▶ [GIVEN DATA]:

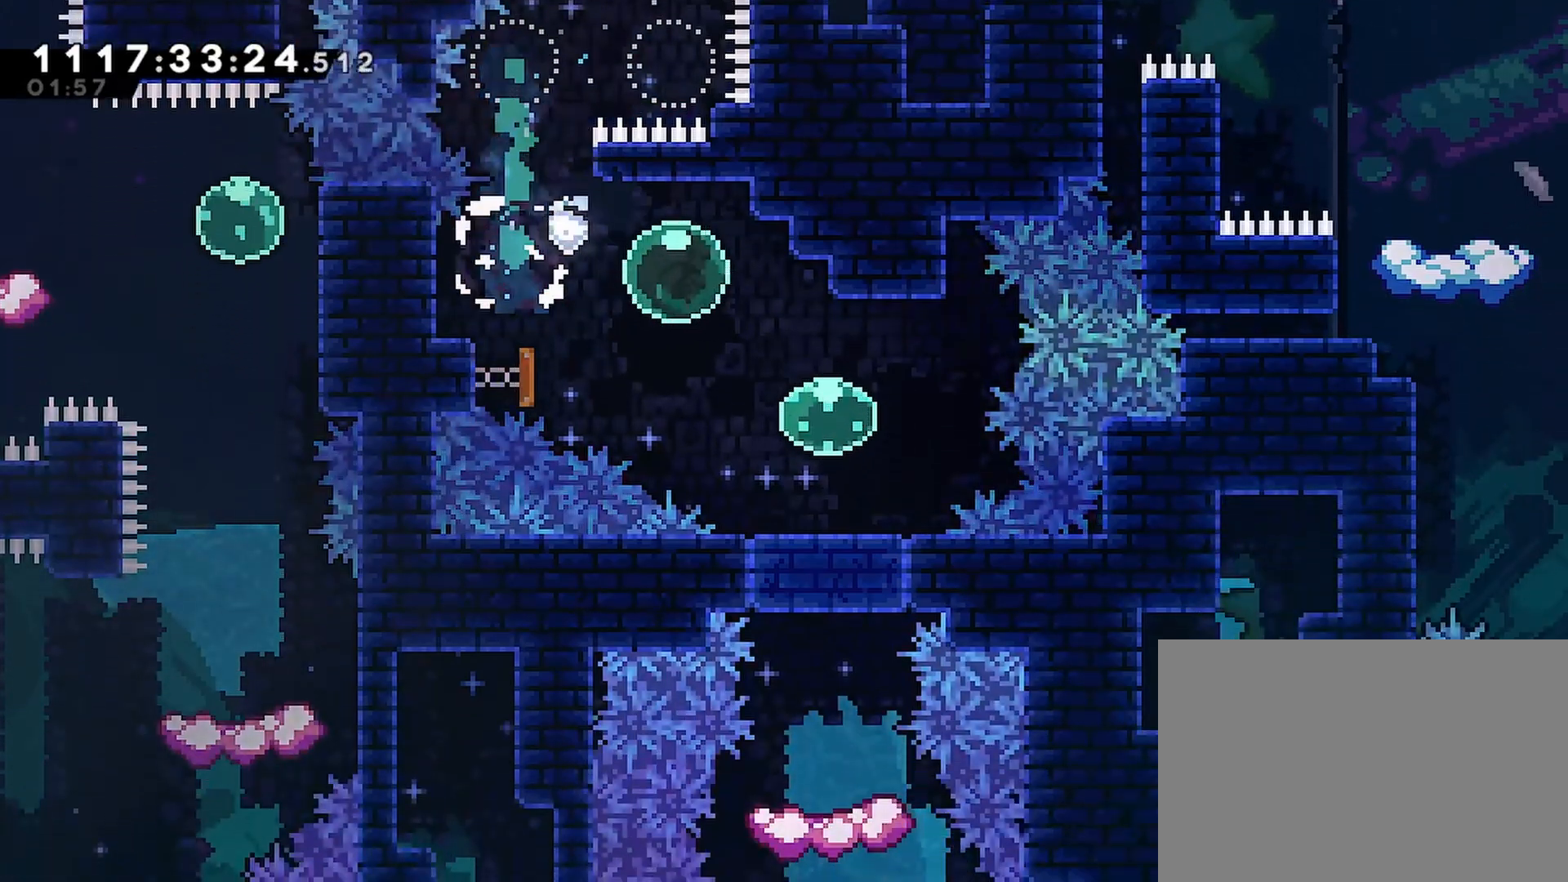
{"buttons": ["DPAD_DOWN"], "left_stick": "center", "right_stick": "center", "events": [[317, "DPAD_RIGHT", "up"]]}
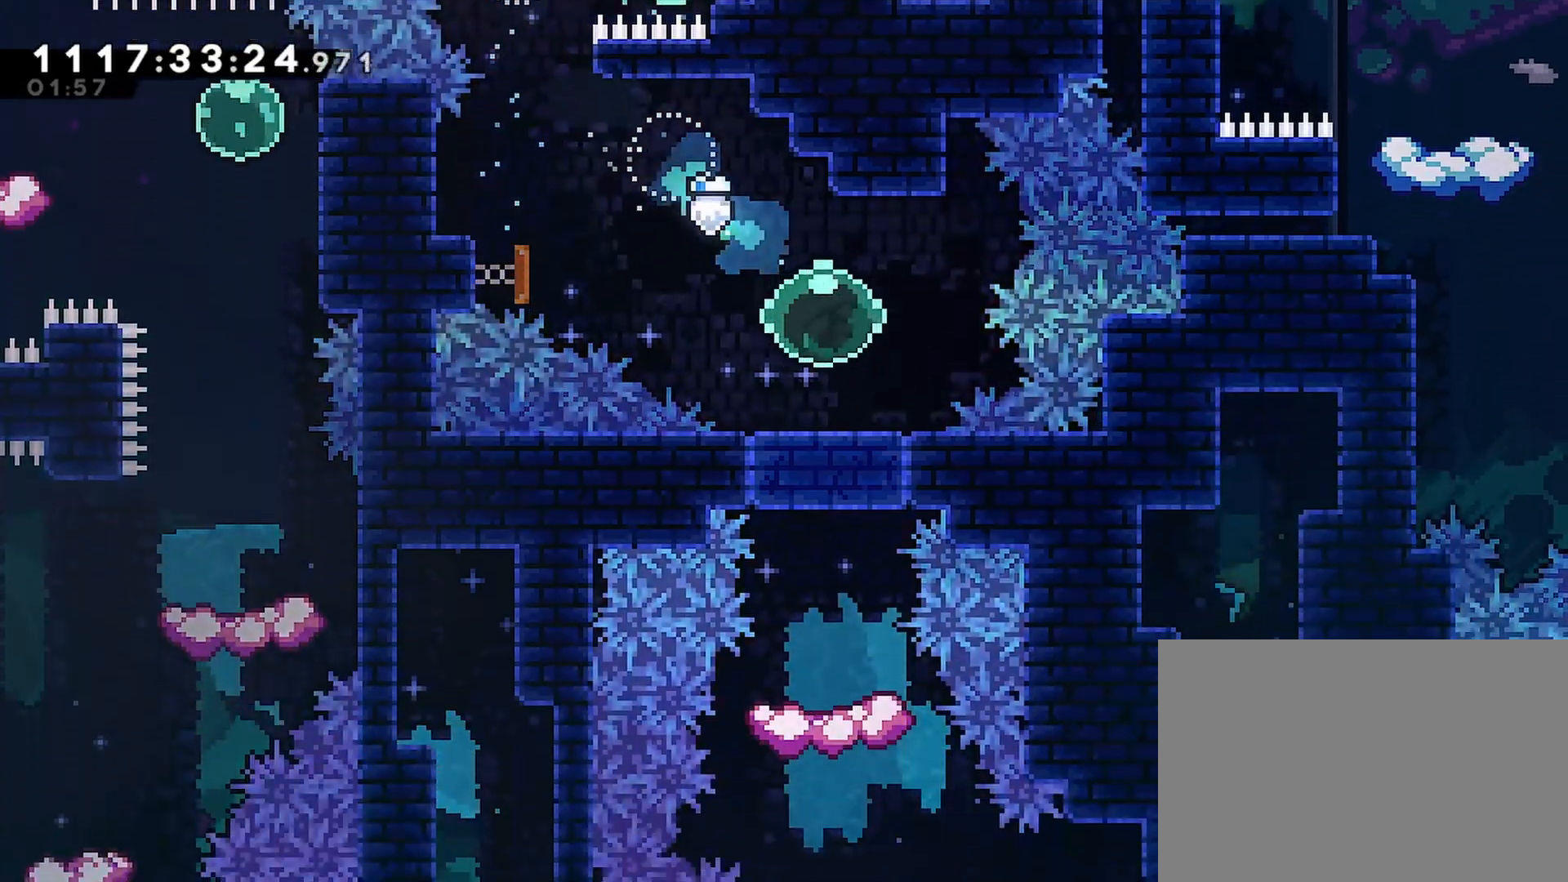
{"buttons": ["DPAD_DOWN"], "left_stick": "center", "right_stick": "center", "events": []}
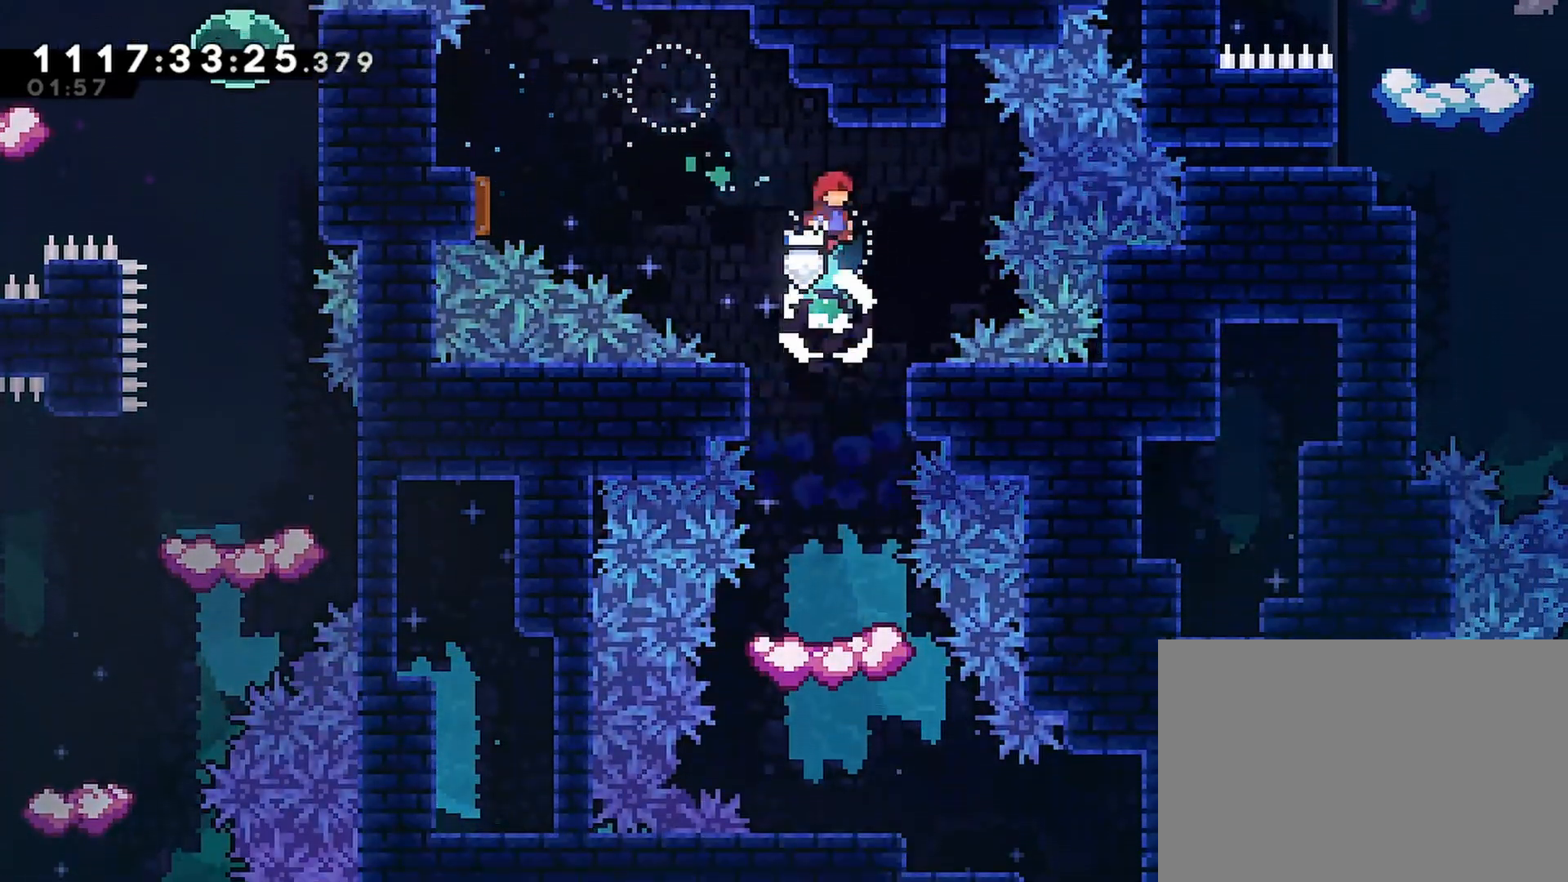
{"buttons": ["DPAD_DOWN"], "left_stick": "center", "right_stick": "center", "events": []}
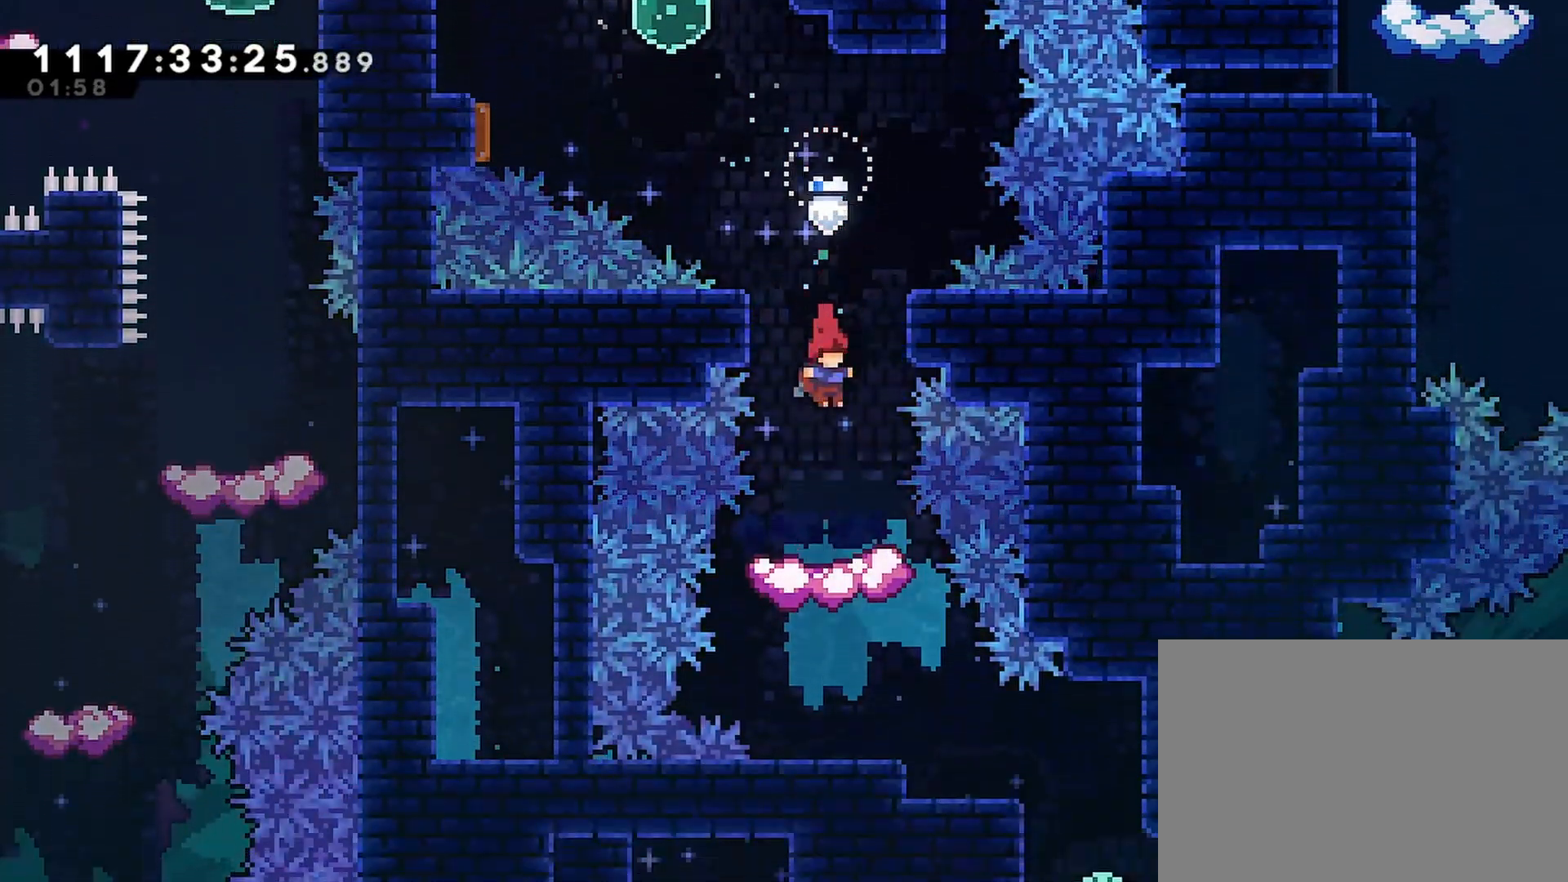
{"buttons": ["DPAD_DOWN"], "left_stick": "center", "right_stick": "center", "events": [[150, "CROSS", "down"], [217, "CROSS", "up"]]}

▶ [PROBLEM TO WORK ON]: Please give back the data above word for word, with no pictures included.

▶ [ANSWER TO THIS TASK]:
{"buttons": ["DPAD_DOWN"], "left_stick": "center", "right_stick": "center", "events": [[317, "DPAD_RIGHT", "up"]]}
{"buttons": ["DPAD_DOWN"], "left_stick": "center", "right_stick": "center", "events": []}
{"buttons": ["DPAD_DOWN"], "left_stick": "center", "right_stick": "center", "events": []}
{"buttons": ["DPAD_DOWN"], "left_stick": "center", "right_stick": "center", "events": [[150, "CROSS", "down"], [217, "CROSS", "up"]]}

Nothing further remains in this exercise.